*** Block opens ***

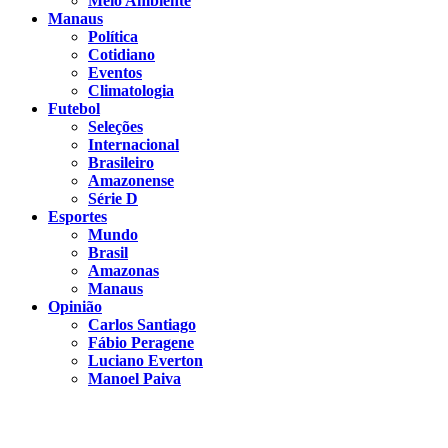
Meio Ambiente
Manaus
Política
Cotidiano
Eventos
Climatologia
Futebol
Seleções
Internacional
Brasileiro
Amazonense
Série D
Esportes
Mundo
Brasil
Amazonas
Manaus
Opinião
Carlos Santiago
Fábio Peragene
Luciano Everton
Manoel Paiva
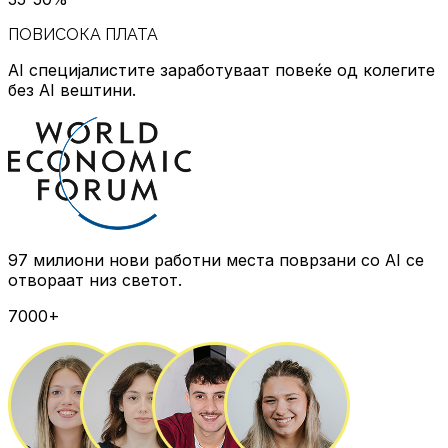
ПОВИСОКА ПЛАТА
AI специјалистите заработуваат повеќе
од колегите
без AI вештини.
97 милиони нови работни места
поврзани со AI се
отвораат низ светот.
7000+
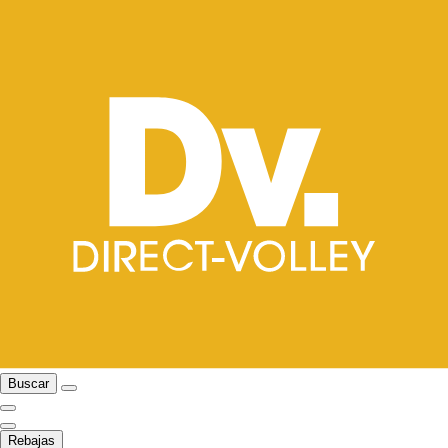
Buscar
Rebajas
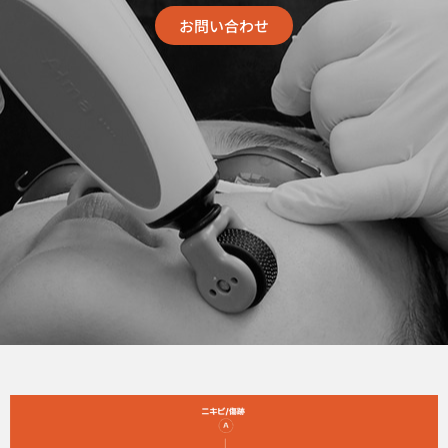
お問い合わせ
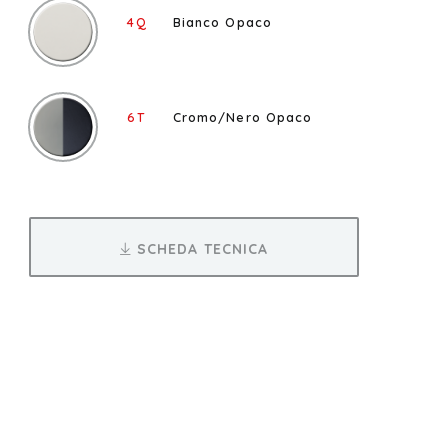
4Q
Bianco Opaco
6T
Cromo/Nero Opaco
SCHEDA TECNICA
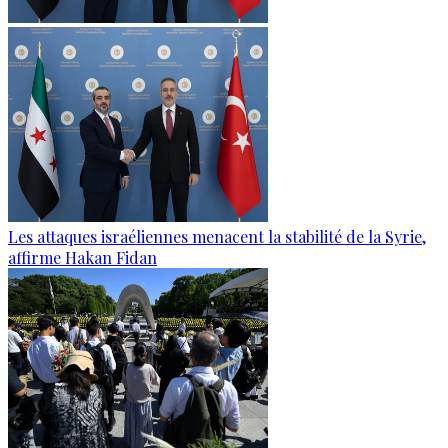
Les attaques israéliennes menacent la stabilité de la Syrie,
affirme Hakan Fidan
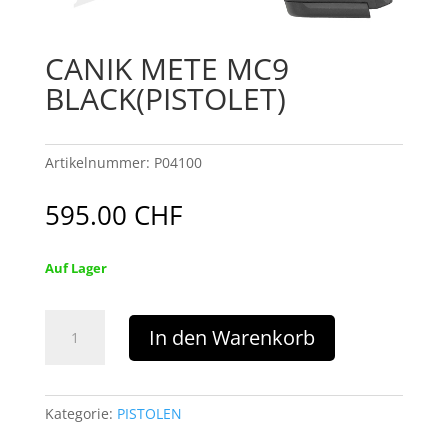
CANIK METE MC9
BLACK(PISTOLET)
Artikelnummer:
P04100
595.00
CHF
Auf Lager
CANIK
In den Warenkorb
METE
MC9
BLACK(PISTOLET)
Menge
Kategorie:
PISTOLEN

*** Block closes ***

*Assignment*: Exclude every image and return the material above exactly.

*Result of the task*:
Meio Ambiente
Manaus
Política
Cotidiano
Eventos
Climatologia
Futebol
Seleções
Internacional
Brasileiro
Amazonense
Série D
Esportes
Mundo
Brasil
Amazonas
Manaus
Opinião
Carlos Santiago
Fábio Peragene
Luciano Everton
Manoel Paiva
ПОВИСОКА ПЛАТА
AI специјалистите заработуваат повеќе
од колегите
без AI вештини.
97 милиони нови работни места
поврзани со AI се
отвораат низ светот.
7000+
Buscar
Rebajas
お問い合わせ
4Q
Bianco Opaco
6T
Cromo/Nero Opaco
SCHEDA TECNICA
Les attaques israéliennes menacent la stabilité de la Syrie,
affirme Hakan Fidan
CANIK METE MC9
BLACK(PISTOLET)
Artikelnummer:
P04100
595.00
CHF
Auf Lager
CANIK
In den Warenkorb
METE
MC9
BLACK(PISTOLET)
Menge
Kategorie:
PISTOLEN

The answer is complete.